CFOs lacking in corporate real estate strategy, says E&Y survey

December 30, 2002—Ernst & Young surveyed chief finance officers and chief operating officers of 103 European companies, but says while cost-cutting is top of the boardroom agenda, company chiefs are ignoring savings of up to 20% from a focused real estate strategy.

The objective of the survey, “Views of Corporate Real Estate from the Boardroom,” was to determine how well understood real estate was amongst the top decision makers. The responses show that the real estate industry has work to do to increase the corporate occupiers understanding of the potential that exists within their bricks and mortar, says E&Y.

Reducing the cost base (41%) and improving revenues (32%) were considered the most pressing commercial challenges facing businesses, along with expansion into new markets, the ongoing recruitment and retention of key talent and risk management.

The responses fell into two distinct areas of focus that of cost management and maintaining/building the business. E&Y says that, in their experience, property solutions can help to meet both these needs but frequently “an external catalyst is required to achieve the optimum solution as in-house teams frequently lack the combination of resources and knowledge of up to the minute real estate solutions”.

The survey identified the initiatives businesses are undertaking in order to address the challenges they face from the downturn in the global economy. Over 80% were implementing some form of cost reduction program, yet 37% received no management information on their real estate, and 55% had no real estate strategy.

“Ernst & Youngs experience is that sustainable savings of up to 20% can be achieved by undertaking a focused review of the real estate portfolio,” says their report. “But this highlights a common theme that has emerged from the survey; real estate appears to lack management focus, and therefore its potential is misunderstood and opportunities are being overlooked.”

Other initiatives included the outsourcing of non-core activities, consolidation and disposal of non-core assets. “There are significant real estate implications and opportunities with each of these initiatives, which are often overlooked,” continues E&Y. “The finding that 19% of organizations did not consider the real estate function until the implementation phase supports this. When asked specifically what real estate initiatives the businesses were planning to undertake in the next 12 months, the responses showed little emphasis on property performance, and a notable shift towards releasing capital tied up in real estate through disposal and securitization.
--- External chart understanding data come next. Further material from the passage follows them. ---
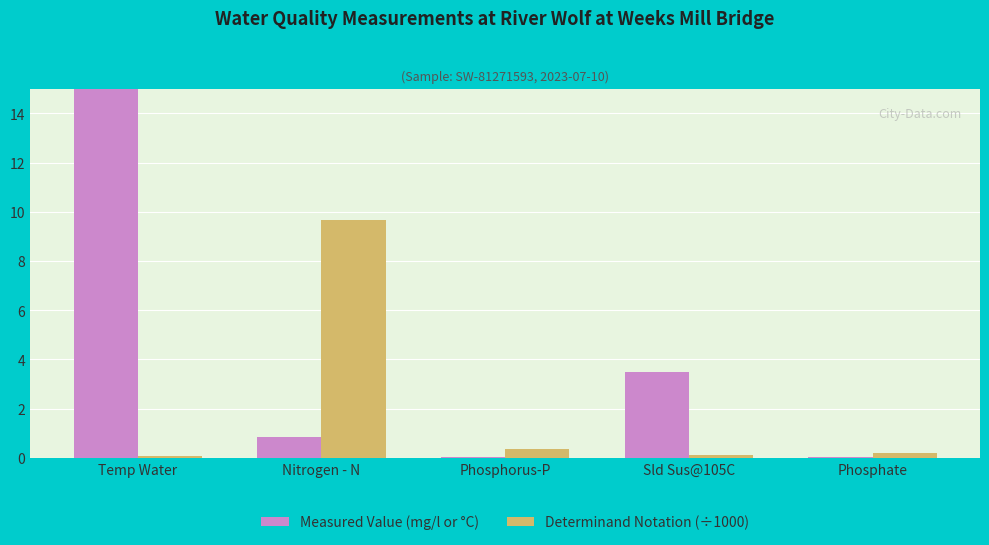

Are the bars grouped side by side (vs. stacked)?

Yes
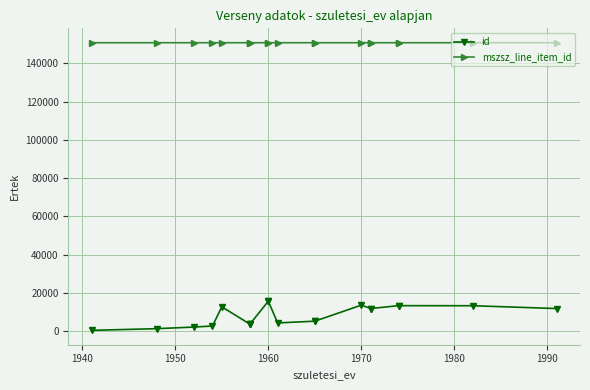

Does the chart display data point markers on the line(s)?

Yes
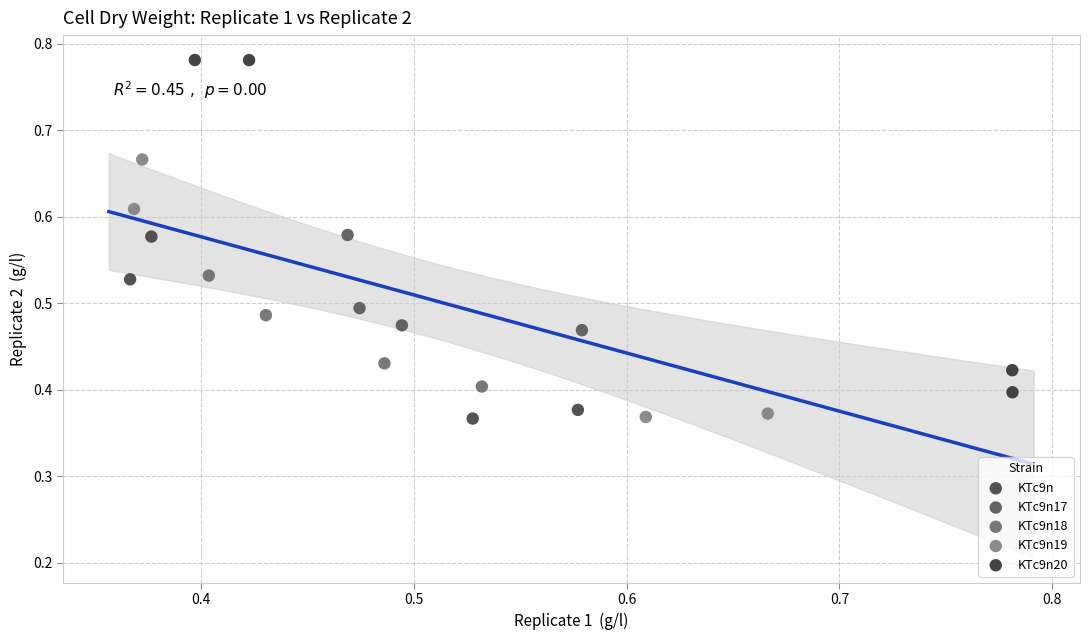

Which series contains the highest Y value?

KTc9n20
“This gain in popularity of property securitization (19% of the survey respondents planned property securitization over the following 12 months) is noteworthy, as it suggests a lack of understanding at the executive level of the optimal solutions to be applied to the property asset base. Supporting the theme of real estate being misunderstood is the statistic that 18% of the respondents had undertaken no real estate initiatives in the last 12 months, and 31% had no plans over the next 12 months. This might suggest that not all options have been fully considered.”